The cross, however, did not remain long in Jerusalem. Although the war with Persia was over, another great war was just beginning. It just so happened that Islam come into being in Arabia while the age-old rivals of the Roman Empire and Persia were squandering each other’s resources and manpower in their latest long war (lasting from 602-628). Therefore, after Persian troops had marched the to the vicinity of Constantinople, and after Heraclius subsequently reversed the tide of war and marched his forces to the outskirts of Ctesiphon, it was now time for Arab armies to pour out of Arabia and wreak havoc on the exhausted realms of Constantinople and Persia. During the reign of the first caliph, Abū Bakr (r. 632-634), Arab armies began expanding into the regions of Jordan, Palestine, Syria and Iraq, and these expansionist wars increased dramatically during the reign of the second caliph, Umar I (r. 634-644). The threat from these invasions caused Emperor Heraclius to retrieve the cross relic from Jerusalem. Theophanes, the aforementioned chronicler, wrote, “Herakleios had despaired and abandoned Syria; he took the precious wood from Jerusalem and went off to Constantinople” (Theophanes, Chronographia, entry for Annus Mundi 6125).

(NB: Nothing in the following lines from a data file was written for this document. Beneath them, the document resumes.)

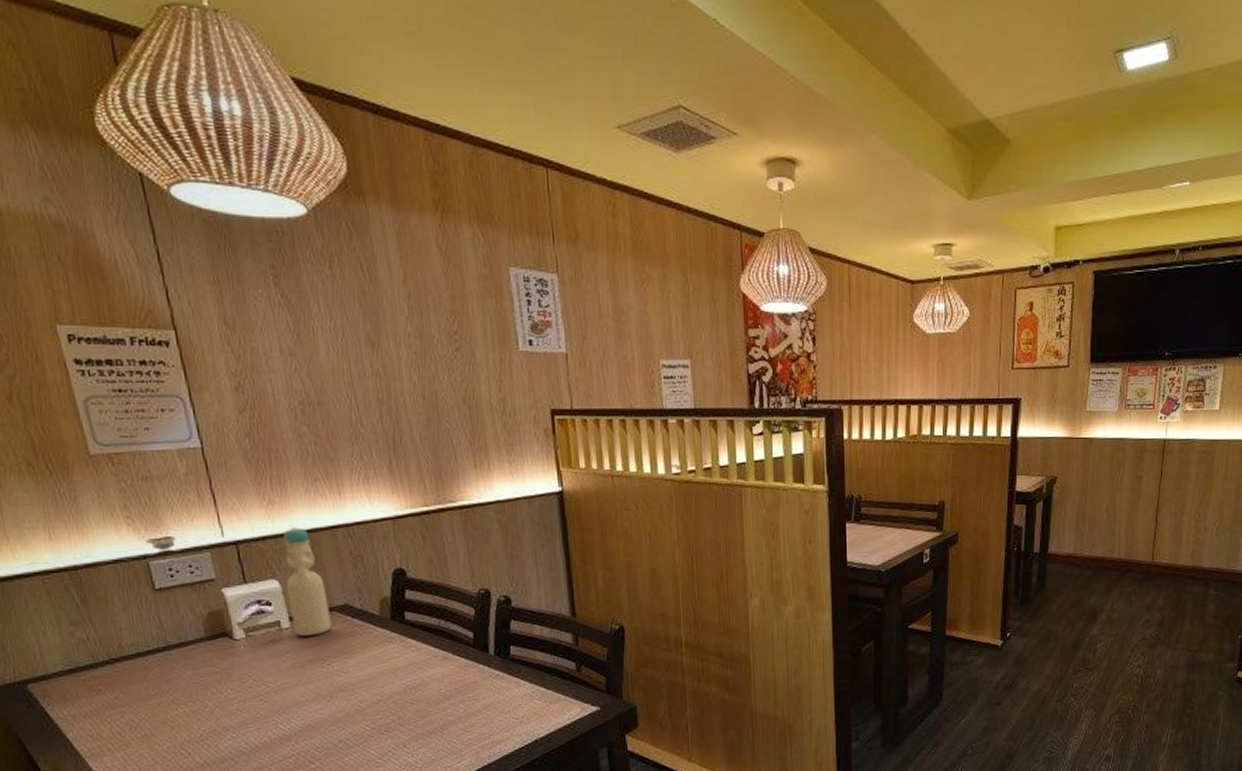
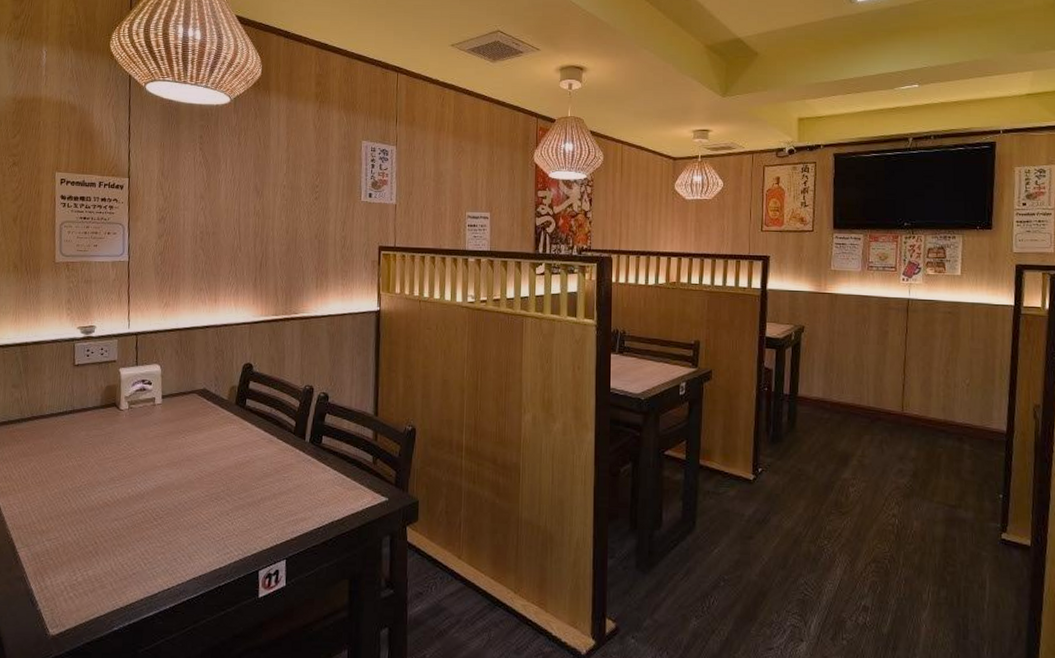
bottle: present [283,527,331,637] -> none [163,325,192,413]

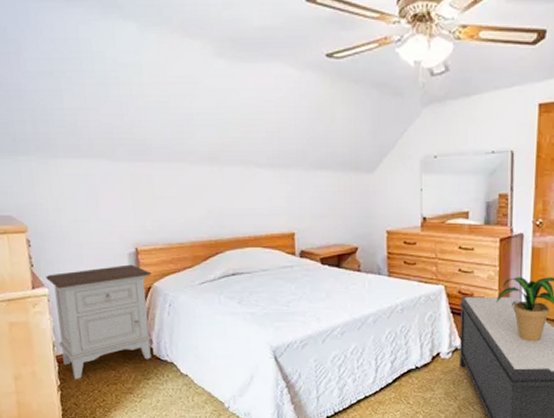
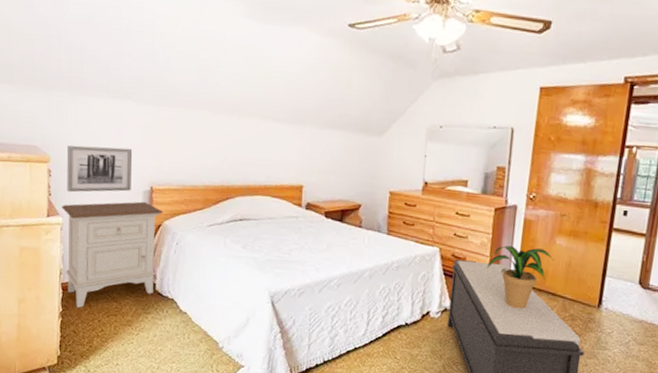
wall art: none [43,210,116,262] -> present [66,145,133,193]

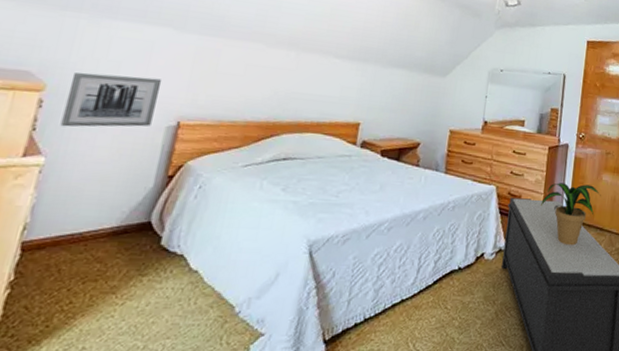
nightstand: present [62,201,164,308] -> none [29,138,189,273]

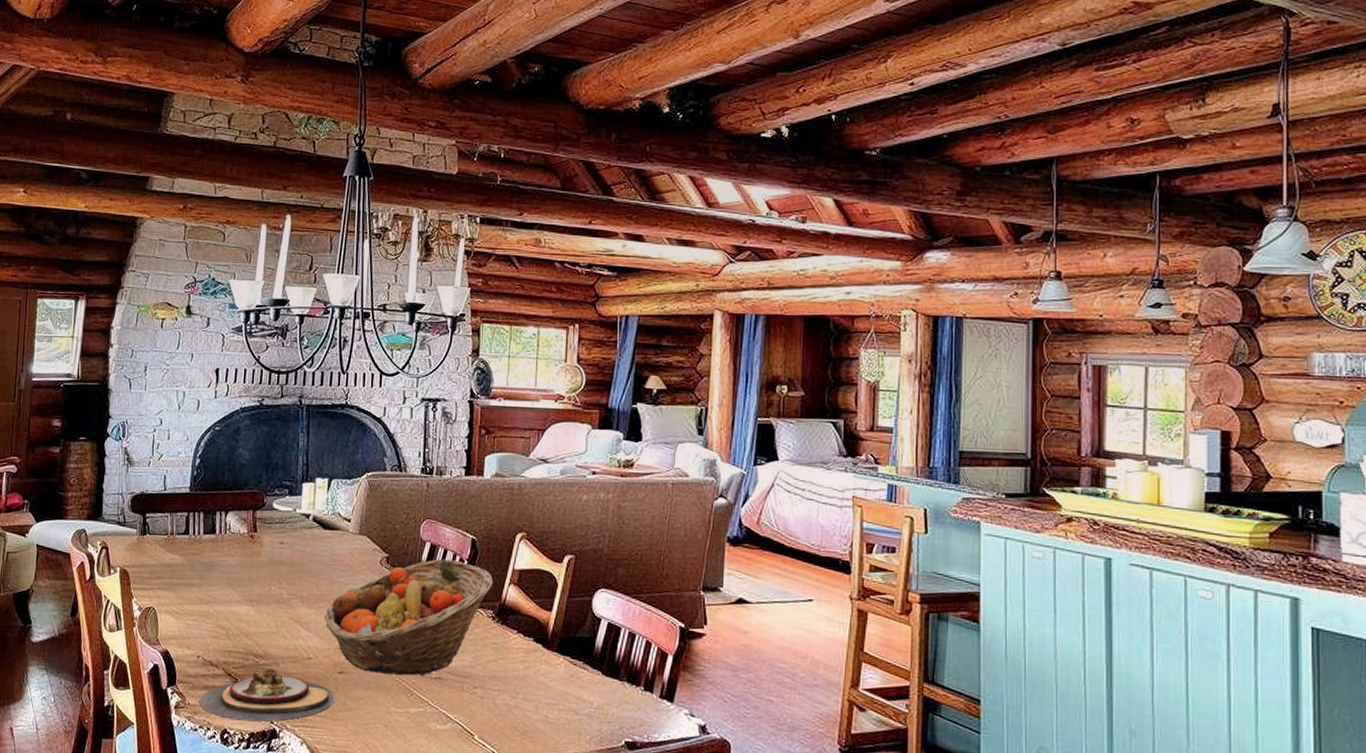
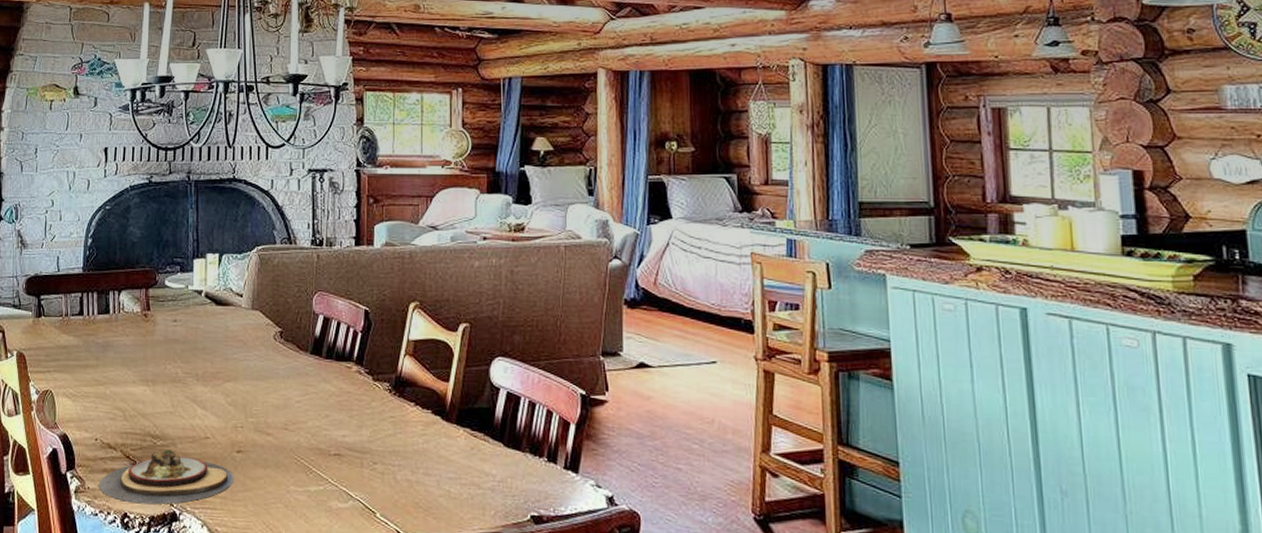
fruit basket: present [324,558,494,676] -> none [220,331,389,453]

Unfortunately for Constantinople, aging Emperor Heraclius had grown sickly in the time between the end of the Persian war and the start of the Arab onslaught. Unlike his previous war with the Persians, the emperor now chose not to personally lead his troops into battle against the new threat. Instead, the increasingly ill emperor left the defense of the empire in the hands of his governors and generals, while Heraclius personally went to great lengths behind the scenes to improve the military readiness and fortifications of Anatolia. When Emperor Heraclius finally died of his cumulating health ailments in 641, the exhausted military of Constantinople had not been able to push back the Arab gains in the Middle East and therefore the cross relic remained kept away from Jerusalem.
Written by C. Keith Hansley
- Theophanes, The Chronicle of Theophanes, translated by Harry Turtledove. Philadelphia: University of Pennsylvania Press, 1982.